Reputation: 22734
I have two pretrained word embeddings: Glove.840b.300.txt
and custom_glove.300.txt
One is pretrained by Stanford and the other is trained by me. Both have different sets of vocabulary. To reduce oov, I'd like to add words that don't appear in file1 but do appear in file2 to file1. How do I do that easily?
This is how I load and save the files in gensim 3.4.0.
from gensim.models.keyedvectors import KeyedVectors
model = KeyedVectors.load_word2vec_format('path/to/thefile')
model.save_word2vec_format('path/to/GoogleNews-vectors-negative300.txt', binary=False)
Upvotes: 2
Views: 2574
Reputation: 54210
I don't know an easy way.
In particular, word-vectors that weren't co-trained together won't have compatible/comparable coordinate-spaces. (There's no one right place for a word – just a relatively-good place compared to the other words that are in the same model.)
So, you can't just append the missing words from another model: you'd need to transform them into compatible locations. Fortunately, it seems to work to use some set of shared anchor-words, present in both word-vector-sets, to learn a transformation – then apply that the words you want to move over.
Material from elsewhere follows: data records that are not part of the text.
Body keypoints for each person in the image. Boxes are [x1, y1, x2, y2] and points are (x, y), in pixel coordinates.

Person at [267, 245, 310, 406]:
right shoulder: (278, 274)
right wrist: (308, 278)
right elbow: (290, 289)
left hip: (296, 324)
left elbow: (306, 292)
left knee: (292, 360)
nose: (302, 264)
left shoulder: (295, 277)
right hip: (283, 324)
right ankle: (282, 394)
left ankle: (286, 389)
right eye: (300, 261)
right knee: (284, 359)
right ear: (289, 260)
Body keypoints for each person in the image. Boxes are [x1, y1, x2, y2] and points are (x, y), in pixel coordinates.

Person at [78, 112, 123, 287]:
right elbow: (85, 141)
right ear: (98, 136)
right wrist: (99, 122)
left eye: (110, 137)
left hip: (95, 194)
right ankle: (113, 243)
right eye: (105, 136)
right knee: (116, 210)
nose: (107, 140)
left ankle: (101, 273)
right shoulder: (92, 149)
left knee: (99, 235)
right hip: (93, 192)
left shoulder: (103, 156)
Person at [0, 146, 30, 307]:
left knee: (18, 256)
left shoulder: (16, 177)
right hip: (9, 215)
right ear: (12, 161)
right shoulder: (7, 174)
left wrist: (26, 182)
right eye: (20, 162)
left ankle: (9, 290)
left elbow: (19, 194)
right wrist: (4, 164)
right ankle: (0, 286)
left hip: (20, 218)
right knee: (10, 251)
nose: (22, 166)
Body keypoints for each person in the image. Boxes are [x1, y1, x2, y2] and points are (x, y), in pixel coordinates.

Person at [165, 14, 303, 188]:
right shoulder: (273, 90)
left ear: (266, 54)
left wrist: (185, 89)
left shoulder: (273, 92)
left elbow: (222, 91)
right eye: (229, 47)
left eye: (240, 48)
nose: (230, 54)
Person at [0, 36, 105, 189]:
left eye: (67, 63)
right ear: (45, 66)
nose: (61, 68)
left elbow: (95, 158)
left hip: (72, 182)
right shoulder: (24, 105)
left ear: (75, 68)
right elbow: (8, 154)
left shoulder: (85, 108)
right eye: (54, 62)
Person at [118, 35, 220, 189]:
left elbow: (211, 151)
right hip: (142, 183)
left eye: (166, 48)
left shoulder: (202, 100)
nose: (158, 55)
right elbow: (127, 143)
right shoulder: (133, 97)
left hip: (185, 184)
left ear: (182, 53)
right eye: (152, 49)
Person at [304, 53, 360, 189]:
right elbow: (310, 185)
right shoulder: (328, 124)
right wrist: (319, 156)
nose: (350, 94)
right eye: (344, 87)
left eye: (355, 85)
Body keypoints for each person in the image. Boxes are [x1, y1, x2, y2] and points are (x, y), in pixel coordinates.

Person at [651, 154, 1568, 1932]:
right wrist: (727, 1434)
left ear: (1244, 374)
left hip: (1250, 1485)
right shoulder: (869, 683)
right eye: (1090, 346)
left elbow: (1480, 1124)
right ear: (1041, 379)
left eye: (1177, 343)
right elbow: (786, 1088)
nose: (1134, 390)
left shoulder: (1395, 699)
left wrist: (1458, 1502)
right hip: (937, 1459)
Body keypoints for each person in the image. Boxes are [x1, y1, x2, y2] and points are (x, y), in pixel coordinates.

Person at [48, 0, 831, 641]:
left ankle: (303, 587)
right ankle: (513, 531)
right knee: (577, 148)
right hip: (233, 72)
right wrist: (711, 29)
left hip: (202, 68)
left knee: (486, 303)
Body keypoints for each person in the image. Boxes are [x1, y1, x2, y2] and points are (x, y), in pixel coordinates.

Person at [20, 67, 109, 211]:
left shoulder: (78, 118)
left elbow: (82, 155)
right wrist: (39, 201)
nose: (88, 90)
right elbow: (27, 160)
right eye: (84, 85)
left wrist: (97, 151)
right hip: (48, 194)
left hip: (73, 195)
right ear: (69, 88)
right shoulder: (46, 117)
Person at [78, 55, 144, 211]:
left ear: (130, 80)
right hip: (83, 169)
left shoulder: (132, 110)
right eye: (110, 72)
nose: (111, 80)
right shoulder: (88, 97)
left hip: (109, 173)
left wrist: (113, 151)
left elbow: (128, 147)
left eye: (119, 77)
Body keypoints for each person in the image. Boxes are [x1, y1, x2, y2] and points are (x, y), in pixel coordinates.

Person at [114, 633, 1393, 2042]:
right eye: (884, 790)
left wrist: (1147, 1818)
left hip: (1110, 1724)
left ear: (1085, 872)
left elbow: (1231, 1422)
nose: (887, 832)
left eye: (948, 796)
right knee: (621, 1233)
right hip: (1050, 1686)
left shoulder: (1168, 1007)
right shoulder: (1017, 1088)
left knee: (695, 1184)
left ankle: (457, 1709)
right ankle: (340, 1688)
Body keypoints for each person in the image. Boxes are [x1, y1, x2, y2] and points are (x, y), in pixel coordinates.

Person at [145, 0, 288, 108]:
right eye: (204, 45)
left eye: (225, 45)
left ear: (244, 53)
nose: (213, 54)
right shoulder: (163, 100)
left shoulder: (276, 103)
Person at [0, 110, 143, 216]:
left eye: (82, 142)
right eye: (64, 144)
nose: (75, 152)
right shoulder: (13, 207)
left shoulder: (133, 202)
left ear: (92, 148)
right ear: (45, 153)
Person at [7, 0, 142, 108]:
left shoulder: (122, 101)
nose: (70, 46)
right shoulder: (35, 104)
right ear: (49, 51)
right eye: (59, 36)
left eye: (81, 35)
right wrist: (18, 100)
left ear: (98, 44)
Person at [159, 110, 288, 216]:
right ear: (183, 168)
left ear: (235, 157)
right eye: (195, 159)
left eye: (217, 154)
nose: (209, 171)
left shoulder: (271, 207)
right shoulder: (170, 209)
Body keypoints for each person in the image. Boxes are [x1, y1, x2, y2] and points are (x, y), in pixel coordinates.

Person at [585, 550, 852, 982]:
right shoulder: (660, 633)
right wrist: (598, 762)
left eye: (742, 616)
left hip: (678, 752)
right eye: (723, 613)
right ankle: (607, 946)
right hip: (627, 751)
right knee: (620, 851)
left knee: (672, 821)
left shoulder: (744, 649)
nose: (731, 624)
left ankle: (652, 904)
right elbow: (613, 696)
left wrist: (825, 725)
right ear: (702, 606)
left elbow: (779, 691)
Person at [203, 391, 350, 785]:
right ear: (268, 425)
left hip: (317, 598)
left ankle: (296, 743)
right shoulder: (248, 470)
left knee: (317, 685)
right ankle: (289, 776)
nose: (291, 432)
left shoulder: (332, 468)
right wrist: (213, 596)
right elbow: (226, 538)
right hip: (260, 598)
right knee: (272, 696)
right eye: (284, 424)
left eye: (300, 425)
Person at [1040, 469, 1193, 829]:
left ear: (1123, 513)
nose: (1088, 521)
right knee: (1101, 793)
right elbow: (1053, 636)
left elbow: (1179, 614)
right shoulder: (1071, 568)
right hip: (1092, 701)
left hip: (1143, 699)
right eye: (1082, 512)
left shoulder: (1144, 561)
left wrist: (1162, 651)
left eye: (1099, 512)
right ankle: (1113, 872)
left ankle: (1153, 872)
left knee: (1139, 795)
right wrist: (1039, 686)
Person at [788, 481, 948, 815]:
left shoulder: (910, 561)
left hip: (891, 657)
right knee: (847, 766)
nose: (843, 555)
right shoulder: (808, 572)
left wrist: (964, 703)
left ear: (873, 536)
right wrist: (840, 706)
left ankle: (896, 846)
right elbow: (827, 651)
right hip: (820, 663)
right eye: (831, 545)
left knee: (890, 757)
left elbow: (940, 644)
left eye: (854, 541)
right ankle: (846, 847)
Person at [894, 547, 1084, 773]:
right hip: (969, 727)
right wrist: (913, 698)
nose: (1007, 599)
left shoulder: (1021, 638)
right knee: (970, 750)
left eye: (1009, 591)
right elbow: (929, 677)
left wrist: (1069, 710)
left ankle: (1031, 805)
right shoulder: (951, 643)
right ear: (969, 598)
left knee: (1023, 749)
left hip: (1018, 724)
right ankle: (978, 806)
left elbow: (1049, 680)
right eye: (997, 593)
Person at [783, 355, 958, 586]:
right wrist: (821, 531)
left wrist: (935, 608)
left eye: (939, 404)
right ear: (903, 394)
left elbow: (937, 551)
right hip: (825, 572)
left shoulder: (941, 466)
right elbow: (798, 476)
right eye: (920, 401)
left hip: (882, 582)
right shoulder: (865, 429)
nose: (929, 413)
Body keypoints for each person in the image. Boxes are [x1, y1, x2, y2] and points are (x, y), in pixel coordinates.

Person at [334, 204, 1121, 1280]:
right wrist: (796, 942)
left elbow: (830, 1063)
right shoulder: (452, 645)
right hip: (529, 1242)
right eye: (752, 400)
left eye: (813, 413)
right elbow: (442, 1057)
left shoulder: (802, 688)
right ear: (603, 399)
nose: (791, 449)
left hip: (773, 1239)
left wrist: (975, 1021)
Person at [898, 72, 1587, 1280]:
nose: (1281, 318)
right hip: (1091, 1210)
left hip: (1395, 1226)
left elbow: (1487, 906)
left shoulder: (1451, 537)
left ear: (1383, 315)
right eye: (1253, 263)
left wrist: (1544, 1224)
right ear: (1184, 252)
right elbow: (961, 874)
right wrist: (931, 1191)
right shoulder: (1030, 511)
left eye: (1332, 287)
There's a class, [TranslationMatrix][1]
, and demo notebook in gensim showing this process for language-translation (an application mentioned in the original word2vec papers). You could concievably use this, combined with the ability to append extra vectors to a gensim KeyedVectors
instance, to create a new set of vectors with a superset of the words in either of your source models.
Upvotes: 4